* _Verilen metin_
——————————

SORU: Peki tekrar Kuzey Irak’a dönmek istiyorum müsaadenizle. Sürekli olarak oraya Türk askerinin operasyon yapacağı, Musul ve Kerkük’e gireceği iddiaları Barzani tarafından sürekli dile getiriliyor. Barzani’ye bir şekilde bu tip konuları sürekli gündeme yanlış biçimde getirdiği uyarısı yapıldı mı? Ya da bu günlerde Barzani’nin buraya çağrılması, bu tip şeyler sözkonusu mu? Çünkü çok tehlikeli konular bunlar.

SAYIN BAKAN: Biliyorsunuz burada da temsilcileri var. Gereken uyarılar yapılıyor zaten.

——————————

* _Bir koleksiyondan saklanan ögeler_
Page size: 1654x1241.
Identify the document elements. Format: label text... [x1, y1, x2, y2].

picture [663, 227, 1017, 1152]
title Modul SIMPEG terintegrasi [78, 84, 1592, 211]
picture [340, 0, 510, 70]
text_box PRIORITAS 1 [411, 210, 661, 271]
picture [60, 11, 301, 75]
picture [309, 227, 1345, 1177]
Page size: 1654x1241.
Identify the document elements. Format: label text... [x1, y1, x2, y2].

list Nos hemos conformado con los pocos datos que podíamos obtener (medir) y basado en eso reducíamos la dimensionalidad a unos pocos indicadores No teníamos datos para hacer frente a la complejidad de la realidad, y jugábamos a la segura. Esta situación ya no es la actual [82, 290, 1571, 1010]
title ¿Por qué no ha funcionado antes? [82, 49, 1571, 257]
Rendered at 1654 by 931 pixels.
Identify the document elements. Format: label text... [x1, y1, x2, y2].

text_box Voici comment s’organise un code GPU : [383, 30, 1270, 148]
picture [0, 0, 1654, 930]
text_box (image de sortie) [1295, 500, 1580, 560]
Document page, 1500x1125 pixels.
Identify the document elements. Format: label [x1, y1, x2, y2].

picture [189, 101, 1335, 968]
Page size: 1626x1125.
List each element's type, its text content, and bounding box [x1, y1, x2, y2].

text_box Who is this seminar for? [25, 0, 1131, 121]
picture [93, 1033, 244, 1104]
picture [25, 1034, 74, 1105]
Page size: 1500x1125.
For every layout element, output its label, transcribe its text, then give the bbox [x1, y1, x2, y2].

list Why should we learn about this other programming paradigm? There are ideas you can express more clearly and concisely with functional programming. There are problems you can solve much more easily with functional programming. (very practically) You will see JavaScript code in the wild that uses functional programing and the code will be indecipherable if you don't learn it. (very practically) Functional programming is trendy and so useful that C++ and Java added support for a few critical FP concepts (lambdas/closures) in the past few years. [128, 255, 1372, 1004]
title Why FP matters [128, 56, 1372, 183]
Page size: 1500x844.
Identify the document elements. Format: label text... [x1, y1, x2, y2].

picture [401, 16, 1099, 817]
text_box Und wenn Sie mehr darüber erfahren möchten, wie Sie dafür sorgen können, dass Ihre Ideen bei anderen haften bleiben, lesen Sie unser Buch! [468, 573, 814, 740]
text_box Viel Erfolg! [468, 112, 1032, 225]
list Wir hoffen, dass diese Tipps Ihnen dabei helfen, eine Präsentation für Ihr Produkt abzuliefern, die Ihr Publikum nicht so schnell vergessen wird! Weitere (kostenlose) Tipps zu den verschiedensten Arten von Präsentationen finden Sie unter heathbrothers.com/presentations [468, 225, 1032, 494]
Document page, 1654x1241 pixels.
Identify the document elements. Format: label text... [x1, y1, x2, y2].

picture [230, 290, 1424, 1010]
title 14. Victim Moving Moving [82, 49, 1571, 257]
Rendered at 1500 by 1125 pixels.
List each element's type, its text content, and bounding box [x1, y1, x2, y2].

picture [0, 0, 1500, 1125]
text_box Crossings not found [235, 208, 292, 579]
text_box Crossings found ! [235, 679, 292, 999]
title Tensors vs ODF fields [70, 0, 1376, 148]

——————————

* _Yapılacak işler_
(a) Kuzey Irak'la ilgili metne göre aşağıdaki ifadelerin her birinin doğru olup olmadığını belirtin ve her yanıtı evet ya da hayır olarak, metinden belirleyici sözcükleri aynen alıntılayarak verin: (i) Soruyu soran kişi, iddiaların Barzani tarafından dile getirildiğini söylüyor. (ii) Soruyu soran kişi, bu konuların tehlikeli olmadığını söylüyor. (iii) Bakan, gereken uyarıların yapıldığını söylüyor.
(b) Kuzey Irak'la ilgili metinde "SORU: Peki tekrar" ile "tehlikeli konular bunlar." arasındaki kısmı, bu iki ifade de dahil olmak üzere kelimesi kelimesine aktarın.

* _Görevlere yanıtlar_
(a)
(i) Evet: "Barzani tarafından sürekli dile getiriliyor"
(ii) Hayır: "Çünkü çok tehlikeli konular bunlar."
(iii) Evet: "Gereken uyarılar yapılıyor zaten."

(b)
SORU: Peki tekrar Kuzey Irak’a dönmek istiyorum müsaadenizle. Sürekli olarak oraya Türk askerinin operasyon yapacağı, Musul ve Kerkük’e gireceği iddiaları Barzani tarafından sürekli dile getiriliyor. Barzani’ye bir şekilde bu tip konuları sürekli gündeme yanlış biçimde getirdiği uyarısı yapıldı mı? Ya da bu günlerde Barzani’nin buraya çağrılması, bu tip şeyler sözkonusu mu? Çünkü çok tehlikeli konular bunlar.